The cost of the change, both in terms of cost and in terms of collateral damage, is minimized. Going back to Dell, virtually all their recent acquisitions are now more valuable than when Dell bought them, which is clearly a vastly different outcome than HP just had with Palm.
The big difference, however, between wholly owned subsidiaries and integration mergers is time. With an integration merger you have to get it done very quickly because the greatest exposure is during the transition, much like if you were replacing a lot of organs in a body at once; you have to get the patent to a steady state quickly for any chance of success.
With a wholly owned subsidiary you can take all the time you want and be far more methodological in your approach. In short it tends to force management excellence because you have to assess this in the acquired firm constantly.
The final advantage is it allows you to develop an internal management consultancy, which can be source of competence inside your own firm. Often firms just don’t take the time to be introspective. If you are overseeing a firm as an investor rather than a line manager, your perspective tends to be broader. It forces you to focus more on why things are done rather than the historical how. Both EMC and Dell are examples of the benefits of this as both have strengthened subtly after moving to this method of acquisition.
Often all the acquiring company wants is a technology or component of the company being acquired. In a recent acquisition BMC showcased that you could do that with far less risk. In their case they just bought the IP they wanted and then interviewed and hired the key people from the project.
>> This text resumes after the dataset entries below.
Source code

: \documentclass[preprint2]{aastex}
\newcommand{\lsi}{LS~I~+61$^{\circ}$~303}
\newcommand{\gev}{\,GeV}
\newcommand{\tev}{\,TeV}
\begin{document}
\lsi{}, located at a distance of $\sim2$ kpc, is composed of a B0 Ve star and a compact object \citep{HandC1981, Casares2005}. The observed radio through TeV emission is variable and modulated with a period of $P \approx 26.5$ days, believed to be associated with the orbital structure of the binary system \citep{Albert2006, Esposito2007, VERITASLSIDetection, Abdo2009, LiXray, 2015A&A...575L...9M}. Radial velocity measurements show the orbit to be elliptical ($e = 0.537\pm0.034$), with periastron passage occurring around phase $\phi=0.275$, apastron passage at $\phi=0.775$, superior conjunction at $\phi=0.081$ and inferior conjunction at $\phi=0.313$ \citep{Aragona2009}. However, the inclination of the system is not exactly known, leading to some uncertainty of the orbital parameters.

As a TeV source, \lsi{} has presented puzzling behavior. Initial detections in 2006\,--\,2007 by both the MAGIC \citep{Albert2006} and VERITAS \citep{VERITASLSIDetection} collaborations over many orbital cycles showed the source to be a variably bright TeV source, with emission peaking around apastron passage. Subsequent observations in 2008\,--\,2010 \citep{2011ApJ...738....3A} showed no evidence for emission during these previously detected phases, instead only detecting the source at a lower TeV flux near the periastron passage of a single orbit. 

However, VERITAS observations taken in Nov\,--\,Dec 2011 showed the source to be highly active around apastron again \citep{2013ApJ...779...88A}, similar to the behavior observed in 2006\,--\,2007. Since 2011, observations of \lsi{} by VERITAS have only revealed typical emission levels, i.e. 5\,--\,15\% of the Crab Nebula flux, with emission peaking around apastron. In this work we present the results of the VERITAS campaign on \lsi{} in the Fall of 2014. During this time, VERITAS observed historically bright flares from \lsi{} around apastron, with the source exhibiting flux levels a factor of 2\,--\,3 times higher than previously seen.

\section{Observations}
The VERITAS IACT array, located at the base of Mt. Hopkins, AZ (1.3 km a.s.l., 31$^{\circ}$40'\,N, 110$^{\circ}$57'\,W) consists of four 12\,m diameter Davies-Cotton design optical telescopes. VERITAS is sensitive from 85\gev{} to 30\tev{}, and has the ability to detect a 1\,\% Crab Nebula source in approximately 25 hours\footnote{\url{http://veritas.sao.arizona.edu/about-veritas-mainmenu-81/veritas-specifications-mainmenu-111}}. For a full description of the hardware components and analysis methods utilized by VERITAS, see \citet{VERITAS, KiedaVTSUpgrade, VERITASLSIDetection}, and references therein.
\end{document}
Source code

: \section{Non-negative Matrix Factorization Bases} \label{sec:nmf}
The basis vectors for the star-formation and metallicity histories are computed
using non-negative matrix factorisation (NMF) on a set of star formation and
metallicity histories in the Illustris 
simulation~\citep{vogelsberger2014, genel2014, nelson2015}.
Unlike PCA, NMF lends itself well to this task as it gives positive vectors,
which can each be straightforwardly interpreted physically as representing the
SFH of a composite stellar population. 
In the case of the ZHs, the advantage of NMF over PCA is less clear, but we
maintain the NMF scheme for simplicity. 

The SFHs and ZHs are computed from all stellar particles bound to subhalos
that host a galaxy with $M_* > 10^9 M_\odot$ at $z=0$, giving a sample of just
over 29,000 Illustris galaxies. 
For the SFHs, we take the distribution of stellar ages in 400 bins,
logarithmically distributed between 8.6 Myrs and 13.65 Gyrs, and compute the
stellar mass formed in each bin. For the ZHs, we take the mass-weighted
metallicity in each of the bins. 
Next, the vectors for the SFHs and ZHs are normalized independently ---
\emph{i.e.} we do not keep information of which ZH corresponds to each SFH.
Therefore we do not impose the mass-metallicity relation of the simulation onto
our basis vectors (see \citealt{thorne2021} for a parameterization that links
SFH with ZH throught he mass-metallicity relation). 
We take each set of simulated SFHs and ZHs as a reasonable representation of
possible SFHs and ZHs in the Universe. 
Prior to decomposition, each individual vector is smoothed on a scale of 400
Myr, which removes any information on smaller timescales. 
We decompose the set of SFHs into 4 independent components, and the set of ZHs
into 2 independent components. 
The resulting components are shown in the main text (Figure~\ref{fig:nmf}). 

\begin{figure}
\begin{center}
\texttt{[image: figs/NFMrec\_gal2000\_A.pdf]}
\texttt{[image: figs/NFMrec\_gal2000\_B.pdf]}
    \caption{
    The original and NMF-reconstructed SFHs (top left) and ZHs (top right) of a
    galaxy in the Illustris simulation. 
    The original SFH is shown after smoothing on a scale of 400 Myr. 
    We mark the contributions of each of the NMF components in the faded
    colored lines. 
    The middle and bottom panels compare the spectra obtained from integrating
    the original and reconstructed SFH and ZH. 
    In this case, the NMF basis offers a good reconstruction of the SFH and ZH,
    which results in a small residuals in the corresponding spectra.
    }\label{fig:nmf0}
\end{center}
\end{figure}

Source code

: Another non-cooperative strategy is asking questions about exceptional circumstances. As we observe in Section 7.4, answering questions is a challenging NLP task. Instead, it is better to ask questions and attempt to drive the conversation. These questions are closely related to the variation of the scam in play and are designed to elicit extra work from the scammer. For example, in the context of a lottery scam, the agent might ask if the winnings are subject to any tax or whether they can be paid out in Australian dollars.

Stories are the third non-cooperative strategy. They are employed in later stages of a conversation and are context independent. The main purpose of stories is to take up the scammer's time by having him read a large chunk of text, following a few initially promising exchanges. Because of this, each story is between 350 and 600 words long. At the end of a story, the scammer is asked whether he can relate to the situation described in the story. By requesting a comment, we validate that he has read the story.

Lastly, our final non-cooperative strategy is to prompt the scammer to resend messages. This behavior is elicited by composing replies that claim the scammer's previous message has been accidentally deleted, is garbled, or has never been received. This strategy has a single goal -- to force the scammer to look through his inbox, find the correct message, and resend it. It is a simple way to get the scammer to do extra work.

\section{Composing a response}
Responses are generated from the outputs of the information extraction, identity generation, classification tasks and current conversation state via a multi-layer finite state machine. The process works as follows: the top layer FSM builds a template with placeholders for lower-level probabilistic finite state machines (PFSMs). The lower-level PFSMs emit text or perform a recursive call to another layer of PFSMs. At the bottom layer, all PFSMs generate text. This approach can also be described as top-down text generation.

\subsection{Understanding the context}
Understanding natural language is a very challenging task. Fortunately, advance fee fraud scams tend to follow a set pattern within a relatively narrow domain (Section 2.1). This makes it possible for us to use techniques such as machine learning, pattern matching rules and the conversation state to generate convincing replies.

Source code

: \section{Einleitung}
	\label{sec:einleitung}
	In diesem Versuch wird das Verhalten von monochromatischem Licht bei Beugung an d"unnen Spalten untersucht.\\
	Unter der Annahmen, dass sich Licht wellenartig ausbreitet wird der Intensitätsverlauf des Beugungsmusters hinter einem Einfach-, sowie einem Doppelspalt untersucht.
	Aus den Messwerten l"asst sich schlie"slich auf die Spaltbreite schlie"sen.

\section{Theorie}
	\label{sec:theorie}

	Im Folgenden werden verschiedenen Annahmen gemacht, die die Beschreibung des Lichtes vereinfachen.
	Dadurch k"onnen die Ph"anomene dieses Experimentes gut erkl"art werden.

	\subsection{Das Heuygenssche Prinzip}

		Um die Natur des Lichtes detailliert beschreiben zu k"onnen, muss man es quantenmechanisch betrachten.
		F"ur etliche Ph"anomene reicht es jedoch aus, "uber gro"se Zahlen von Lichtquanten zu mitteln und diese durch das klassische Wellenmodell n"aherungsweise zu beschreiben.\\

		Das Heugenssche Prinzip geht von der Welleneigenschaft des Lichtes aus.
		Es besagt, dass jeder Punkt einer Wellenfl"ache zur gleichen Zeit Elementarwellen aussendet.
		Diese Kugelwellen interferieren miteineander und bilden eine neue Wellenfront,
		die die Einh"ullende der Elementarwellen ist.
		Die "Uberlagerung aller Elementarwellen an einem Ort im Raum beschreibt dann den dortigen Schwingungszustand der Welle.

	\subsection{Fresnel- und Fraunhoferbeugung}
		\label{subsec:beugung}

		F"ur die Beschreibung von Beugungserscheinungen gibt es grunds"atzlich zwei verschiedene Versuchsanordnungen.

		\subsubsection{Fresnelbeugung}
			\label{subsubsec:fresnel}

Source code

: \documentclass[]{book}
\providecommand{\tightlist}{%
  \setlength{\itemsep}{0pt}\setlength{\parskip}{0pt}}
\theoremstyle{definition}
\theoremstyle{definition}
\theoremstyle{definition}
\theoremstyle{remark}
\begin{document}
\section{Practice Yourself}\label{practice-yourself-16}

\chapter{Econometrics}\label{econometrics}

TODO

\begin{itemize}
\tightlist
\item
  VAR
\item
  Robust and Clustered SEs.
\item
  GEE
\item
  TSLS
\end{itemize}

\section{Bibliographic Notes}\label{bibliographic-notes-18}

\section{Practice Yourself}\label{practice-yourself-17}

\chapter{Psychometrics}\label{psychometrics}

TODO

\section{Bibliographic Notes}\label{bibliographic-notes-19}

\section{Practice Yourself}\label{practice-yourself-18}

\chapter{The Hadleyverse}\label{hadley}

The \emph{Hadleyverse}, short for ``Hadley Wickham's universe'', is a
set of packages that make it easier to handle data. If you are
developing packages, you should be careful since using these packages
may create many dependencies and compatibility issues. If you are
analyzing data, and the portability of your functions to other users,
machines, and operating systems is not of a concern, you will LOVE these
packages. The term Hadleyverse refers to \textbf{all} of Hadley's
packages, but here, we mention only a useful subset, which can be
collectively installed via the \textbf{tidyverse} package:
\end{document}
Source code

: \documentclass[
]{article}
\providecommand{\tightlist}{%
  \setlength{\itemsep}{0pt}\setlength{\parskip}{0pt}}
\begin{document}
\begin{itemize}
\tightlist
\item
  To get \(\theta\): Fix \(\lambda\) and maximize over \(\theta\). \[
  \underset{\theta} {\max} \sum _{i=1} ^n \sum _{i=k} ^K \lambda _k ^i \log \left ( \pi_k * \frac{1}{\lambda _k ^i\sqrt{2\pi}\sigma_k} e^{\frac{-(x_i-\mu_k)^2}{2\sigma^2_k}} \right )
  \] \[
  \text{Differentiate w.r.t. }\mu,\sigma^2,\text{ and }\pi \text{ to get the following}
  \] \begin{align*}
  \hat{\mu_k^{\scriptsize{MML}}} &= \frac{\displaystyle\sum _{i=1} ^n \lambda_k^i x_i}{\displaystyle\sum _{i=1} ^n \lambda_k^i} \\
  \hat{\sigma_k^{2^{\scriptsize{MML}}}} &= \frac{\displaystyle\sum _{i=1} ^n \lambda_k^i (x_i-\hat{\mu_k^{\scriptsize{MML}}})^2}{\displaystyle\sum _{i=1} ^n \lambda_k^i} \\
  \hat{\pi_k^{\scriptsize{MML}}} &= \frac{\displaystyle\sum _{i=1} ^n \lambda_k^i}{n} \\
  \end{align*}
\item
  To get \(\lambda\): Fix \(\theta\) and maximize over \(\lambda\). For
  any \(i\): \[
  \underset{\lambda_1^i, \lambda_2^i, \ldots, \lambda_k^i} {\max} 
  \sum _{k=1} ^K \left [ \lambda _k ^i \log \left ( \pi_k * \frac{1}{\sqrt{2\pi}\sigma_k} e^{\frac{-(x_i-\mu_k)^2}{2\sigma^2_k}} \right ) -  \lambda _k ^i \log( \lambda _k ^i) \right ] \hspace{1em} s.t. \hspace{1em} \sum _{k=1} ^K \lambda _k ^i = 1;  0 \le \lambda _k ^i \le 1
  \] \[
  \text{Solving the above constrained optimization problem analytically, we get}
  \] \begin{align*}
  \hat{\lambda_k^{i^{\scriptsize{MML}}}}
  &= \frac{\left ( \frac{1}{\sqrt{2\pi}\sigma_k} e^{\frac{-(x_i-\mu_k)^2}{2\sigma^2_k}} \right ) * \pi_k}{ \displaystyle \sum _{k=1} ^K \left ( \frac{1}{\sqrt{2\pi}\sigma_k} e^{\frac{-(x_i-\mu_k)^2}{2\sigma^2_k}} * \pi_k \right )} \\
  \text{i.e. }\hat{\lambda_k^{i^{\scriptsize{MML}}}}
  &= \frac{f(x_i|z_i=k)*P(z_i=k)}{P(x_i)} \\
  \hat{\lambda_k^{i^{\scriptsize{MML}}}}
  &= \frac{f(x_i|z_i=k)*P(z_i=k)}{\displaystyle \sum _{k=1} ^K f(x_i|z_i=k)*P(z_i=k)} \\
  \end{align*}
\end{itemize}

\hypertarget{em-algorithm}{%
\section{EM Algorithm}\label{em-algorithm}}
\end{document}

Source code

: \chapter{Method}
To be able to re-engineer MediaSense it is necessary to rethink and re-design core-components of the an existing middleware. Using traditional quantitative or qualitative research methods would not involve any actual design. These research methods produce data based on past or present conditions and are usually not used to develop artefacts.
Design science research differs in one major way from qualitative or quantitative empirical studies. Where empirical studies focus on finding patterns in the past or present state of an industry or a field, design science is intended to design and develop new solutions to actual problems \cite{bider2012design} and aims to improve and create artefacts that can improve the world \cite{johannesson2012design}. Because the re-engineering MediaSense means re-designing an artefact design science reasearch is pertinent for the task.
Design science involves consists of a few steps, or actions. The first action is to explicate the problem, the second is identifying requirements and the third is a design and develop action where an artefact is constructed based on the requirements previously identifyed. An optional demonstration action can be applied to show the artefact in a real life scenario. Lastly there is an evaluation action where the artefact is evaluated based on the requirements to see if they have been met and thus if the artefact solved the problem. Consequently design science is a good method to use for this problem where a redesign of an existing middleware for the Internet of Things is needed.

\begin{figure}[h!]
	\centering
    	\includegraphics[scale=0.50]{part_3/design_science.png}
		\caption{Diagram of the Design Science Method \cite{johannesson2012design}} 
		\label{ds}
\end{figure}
There was no assumption of debt and no cultural issues because the small number of employees hired had no material impact on the existing culture.
I’ve been part of a lot of companies destroyed by integration mergers. I’m sure a lot of you folks have been as well. Given the failure rate maybe it time we said “no” more often to this approach.
You’ll note that HP’s latest acquisition, Autonomy, appears to be following the right path (subsidiary not integration) suggesting their new executive team got this memo. HP will discover that Autonomy’s internal systems are crap but they can use their services unit and technology to fix that. Autonomy shouldn’t follow Palm’s path as a result.
It looks like HP may have learned their lesson with Palm. Learning from them would be a vastly cheaper lesson than what we more typically do: repeat the mistake.